Comment Re:Deniers? (Score 5, Informative) 507

Just to pick the top story on that site: it's looking at NOAA's statement that 2015 had record *average* temperatures in the US, and is rebutting with data on the *frequency of hot days* in the US, which is an entirely different idea. Since greenhouse gases control the rate at which energy *leaves* the earth to cooling it down, you would predict it should warm the coolest days more than the warmest. Which is exactly what's happened. IPCC report finds, globally, a significant increase in night and winter temperatures, a statistically insignificant change in temperature of the hottest days.

The match between theoretical prediction, and basic physics is the best way to assess the truth. You'll notice that the denialists will try to poke holes in the standard global warming story, but very rarely will they show show that their revised data agrees with a physical theory. (In particular, if CO2 and water vapor concentrations are rising, why *doesn't* that cause global warming in their view? By everything we know about these gases, it should.)
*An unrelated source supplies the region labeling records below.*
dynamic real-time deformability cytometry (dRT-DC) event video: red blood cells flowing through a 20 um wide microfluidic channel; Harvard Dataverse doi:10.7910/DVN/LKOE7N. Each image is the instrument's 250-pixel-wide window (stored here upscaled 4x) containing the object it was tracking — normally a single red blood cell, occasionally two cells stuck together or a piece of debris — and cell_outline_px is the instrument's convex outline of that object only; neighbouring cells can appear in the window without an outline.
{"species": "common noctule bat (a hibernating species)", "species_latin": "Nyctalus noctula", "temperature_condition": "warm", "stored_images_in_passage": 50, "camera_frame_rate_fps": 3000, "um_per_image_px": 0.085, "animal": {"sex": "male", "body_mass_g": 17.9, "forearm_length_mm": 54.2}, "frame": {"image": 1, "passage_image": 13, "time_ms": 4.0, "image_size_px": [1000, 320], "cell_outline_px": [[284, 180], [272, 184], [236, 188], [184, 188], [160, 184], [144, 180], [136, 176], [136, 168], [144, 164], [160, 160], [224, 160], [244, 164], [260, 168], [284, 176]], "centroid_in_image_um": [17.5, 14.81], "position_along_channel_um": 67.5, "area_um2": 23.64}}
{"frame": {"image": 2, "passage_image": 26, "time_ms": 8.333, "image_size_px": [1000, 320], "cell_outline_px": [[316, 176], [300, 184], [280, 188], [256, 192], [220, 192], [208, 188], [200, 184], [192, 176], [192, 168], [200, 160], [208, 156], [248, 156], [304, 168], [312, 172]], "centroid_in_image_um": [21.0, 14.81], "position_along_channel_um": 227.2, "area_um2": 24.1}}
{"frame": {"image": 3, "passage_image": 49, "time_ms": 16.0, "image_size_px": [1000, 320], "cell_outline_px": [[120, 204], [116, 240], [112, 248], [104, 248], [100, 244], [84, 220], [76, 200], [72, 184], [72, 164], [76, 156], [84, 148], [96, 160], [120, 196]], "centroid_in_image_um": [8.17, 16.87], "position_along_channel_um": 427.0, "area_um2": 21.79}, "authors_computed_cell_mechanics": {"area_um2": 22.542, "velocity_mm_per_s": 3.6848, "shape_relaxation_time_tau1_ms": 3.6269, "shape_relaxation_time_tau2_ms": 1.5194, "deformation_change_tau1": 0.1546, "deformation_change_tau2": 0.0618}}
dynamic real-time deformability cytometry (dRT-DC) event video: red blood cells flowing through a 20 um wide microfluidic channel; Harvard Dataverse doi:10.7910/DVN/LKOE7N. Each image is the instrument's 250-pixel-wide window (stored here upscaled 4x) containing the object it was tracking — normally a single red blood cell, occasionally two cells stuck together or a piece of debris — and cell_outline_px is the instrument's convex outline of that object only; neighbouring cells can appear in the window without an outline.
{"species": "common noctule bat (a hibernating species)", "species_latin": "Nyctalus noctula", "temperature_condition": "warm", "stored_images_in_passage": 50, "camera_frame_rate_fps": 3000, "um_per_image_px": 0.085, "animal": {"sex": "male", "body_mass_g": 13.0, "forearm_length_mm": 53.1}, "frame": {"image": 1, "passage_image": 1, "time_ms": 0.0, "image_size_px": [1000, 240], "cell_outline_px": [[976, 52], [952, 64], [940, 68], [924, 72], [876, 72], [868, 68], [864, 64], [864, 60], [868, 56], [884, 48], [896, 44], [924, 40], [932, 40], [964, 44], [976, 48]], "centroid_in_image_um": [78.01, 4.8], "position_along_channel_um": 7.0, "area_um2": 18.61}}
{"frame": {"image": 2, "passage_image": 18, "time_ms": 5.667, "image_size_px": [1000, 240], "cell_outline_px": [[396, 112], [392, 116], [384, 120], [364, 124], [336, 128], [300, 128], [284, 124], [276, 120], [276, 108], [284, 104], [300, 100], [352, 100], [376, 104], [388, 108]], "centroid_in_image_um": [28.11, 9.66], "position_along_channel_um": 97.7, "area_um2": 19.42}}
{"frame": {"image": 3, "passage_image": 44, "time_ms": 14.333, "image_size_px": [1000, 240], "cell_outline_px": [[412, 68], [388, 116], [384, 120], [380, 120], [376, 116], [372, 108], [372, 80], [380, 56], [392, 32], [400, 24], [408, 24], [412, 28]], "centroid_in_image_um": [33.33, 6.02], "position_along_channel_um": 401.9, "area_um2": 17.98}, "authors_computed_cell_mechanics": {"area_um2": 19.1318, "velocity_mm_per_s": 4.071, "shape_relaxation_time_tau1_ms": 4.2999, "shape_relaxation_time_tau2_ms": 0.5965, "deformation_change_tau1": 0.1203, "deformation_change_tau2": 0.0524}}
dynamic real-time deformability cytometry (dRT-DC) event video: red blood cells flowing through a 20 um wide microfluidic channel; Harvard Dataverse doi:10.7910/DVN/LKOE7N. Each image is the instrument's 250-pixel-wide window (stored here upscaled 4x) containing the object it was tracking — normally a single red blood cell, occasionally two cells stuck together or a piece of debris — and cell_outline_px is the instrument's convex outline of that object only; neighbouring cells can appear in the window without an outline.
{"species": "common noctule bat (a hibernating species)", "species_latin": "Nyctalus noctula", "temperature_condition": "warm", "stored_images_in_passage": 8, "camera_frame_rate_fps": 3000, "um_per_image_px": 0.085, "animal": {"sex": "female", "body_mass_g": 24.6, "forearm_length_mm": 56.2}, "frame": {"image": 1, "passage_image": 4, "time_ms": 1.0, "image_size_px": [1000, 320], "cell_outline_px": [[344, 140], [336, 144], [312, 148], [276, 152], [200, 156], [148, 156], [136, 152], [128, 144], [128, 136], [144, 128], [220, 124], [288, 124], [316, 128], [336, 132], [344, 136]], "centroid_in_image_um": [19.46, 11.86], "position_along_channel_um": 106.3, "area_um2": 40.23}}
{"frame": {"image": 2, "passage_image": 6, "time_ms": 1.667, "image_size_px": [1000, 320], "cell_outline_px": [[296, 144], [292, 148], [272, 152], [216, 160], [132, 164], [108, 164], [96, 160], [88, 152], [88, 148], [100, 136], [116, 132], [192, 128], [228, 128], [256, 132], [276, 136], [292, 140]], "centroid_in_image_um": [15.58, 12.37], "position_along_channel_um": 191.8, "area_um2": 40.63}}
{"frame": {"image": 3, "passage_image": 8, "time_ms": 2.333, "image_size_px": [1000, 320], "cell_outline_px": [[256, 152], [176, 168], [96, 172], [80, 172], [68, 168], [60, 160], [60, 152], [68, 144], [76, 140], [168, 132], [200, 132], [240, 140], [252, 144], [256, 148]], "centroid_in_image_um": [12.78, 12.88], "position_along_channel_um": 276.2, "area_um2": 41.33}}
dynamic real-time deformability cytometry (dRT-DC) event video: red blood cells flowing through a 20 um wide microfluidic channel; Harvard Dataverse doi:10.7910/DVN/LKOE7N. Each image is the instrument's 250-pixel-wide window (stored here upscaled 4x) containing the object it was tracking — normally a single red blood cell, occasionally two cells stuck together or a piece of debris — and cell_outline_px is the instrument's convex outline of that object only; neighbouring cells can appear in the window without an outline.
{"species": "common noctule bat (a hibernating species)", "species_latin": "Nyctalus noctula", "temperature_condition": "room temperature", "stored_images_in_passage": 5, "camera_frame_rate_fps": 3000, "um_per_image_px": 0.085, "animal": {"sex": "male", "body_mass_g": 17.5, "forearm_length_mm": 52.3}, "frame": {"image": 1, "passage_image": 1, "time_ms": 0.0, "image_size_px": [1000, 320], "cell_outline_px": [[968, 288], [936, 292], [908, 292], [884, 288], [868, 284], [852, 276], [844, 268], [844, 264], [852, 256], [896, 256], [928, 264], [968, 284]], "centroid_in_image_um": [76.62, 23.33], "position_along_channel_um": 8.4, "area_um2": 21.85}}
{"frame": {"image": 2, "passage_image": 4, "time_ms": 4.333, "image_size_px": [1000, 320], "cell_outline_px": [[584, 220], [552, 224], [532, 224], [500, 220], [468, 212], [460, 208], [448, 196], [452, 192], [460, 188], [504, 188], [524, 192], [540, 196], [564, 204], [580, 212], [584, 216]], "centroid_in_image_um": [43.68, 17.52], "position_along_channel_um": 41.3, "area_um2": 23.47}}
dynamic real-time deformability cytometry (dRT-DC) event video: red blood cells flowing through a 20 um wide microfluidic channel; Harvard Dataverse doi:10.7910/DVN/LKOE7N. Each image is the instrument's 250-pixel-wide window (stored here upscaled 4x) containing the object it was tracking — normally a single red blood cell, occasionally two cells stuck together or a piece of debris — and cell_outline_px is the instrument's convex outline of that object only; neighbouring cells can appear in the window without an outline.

Comment Re:record-shattering recording instruments (Score 2) 507

[E] is not possible when the experiment is being carried out over centuries, with a civilization growing inside the test chamber.
[D] leads to biases (chiefly the urban heat island effect) which *increase* the apparent trend (see Layzej's reply). If you don't correct for them, global warming looks *worse* than it actually is.

Comment Re:Environmentally unconscious (Score 1) 197

Having some green spots in the city is hardly an "environmental problem"

Agree, except that it's a non-renewable resource: once a cemetery, always a cemetery, and there's a social taboo against using them as public parks or letting them revert to nature. I first started thinking about this when my commute took me past some of the big cemeteries on the north side of Chicago. Square miles filled with the corpses of just one century's worth of Chicagoans. Give it another few centuries, and the dead will own more land than the living.

Comment Re:Environmentally unconscious (Score 0) 197

Let me break it down for you: I eat my weight in plants and animals about every six months or so. So the amount of biomass in my actual body is less than 1% of the biomass in the food I ate, and the inedible plant and animal parts I threw away. You can try to recycle your body if you want to, it's a nice gesture, but it's an insignificant part of the environmental problem.

(You're also wrong on the biochemistry, "useful proteins and specialized molecules" are not assembled over centuries and preserved through the food web. Plants build all their complex biomolecules from scratch; animals break the biomolecules in their food down into simple organics and reassemble them.)